THE PROBLEM: Collect every line of the listing below that contains the string "FEMEA", and copy each one in full.

RECORDS FOR THIS EXERCISE:
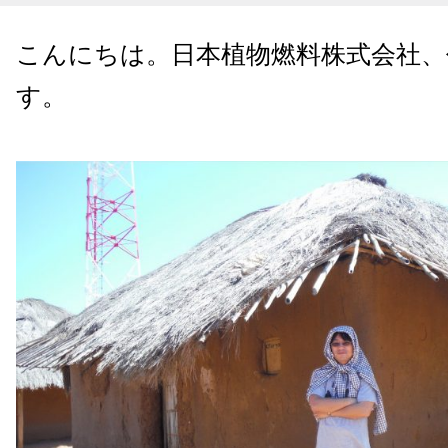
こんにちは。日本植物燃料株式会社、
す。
* * *
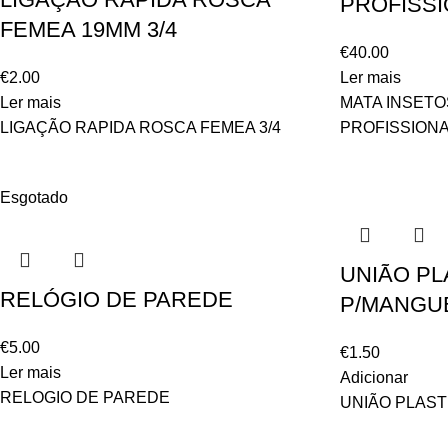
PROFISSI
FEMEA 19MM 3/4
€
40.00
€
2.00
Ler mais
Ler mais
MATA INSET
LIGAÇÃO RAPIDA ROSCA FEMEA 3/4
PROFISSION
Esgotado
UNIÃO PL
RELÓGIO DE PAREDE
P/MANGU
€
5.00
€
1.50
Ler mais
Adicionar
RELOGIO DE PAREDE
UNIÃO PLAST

REPLY TO THE TASK:
FEMEA 19MM 3/4
LIGAÇÃO RAPIDA ROSCA FEMEA 3/4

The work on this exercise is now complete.